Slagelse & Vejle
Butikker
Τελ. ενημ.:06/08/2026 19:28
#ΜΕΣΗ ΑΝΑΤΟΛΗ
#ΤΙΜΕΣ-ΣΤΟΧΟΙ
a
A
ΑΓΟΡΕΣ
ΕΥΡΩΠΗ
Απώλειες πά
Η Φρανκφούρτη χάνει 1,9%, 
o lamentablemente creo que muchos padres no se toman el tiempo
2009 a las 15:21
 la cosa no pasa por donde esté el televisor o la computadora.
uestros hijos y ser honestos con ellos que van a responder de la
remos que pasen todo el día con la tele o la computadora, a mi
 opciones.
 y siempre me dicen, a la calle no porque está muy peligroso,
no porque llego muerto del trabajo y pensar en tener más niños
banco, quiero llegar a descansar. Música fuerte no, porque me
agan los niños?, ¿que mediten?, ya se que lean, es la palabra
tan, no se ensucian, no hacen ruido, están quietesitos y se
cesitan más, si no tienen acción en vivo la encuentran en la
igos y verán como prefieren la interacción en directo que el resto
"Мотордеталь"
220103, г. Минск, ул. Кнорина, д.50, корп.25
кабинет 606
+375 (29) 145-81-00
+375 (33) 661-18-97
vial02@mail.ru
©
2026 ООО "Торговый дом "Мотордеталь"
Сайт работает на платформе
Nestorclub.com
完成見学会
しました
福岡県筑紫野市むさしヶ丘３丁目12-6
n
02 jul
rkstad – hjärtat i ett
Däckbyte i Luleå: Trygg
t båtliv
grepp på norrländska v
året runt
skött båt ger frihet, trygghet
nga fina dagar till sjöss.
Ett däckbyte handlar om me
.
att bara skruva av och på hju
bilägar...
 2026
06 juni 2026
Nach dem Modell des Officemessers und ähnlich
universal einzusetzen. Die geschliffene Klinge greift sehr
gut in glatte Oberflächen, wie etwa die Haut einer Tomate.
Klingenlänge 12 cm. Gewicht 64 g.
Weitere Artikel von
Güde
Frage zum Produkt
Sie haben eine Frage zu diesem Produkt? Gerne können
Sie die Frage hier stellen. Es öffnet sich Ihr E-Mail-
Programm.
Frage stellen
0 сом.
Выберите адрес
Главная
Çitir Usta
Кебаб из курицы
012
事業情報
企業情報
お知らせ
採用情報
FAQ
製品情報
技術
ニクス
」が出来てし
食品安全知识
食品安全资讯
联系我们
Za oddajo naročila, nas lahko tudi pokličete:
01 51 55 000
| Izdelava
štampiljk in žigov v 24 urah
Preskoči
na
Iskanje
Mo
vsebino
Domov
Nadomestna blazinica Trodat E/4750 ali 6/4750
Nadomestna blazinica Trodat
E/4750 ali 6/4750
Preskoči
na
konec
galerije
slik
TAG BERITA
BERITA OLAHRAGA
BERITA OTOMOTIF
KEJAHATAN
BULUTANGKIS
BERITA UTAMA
____
### EXERCISE REQUIREMENTS
Every line from the top of the material above through the line holding "la cosa no pasa" should be reproduced word for word, and nothing beyond it.

### ANSWER AREA
Slagelse & Vejle
Butikker
Τελ. ενημ.:06/08/2026 19:28
#ΜΕΣΗ ΑΝΑΤΟΛΗ
#ΤΙΜΕΣ-ΣΤΟΧΟΙ
a
A
ΑΓΟΡΕΣ
ΕΥΡΩΠΗ
Απώλειες πά
Η Φρανκφούρτη χάνει 1,9%, 
o lamentablemente creo que muchos padres no se toman el tiempo
2009 a las 15:21
 la cosa no pasa por donde esté el televisor o la computadora.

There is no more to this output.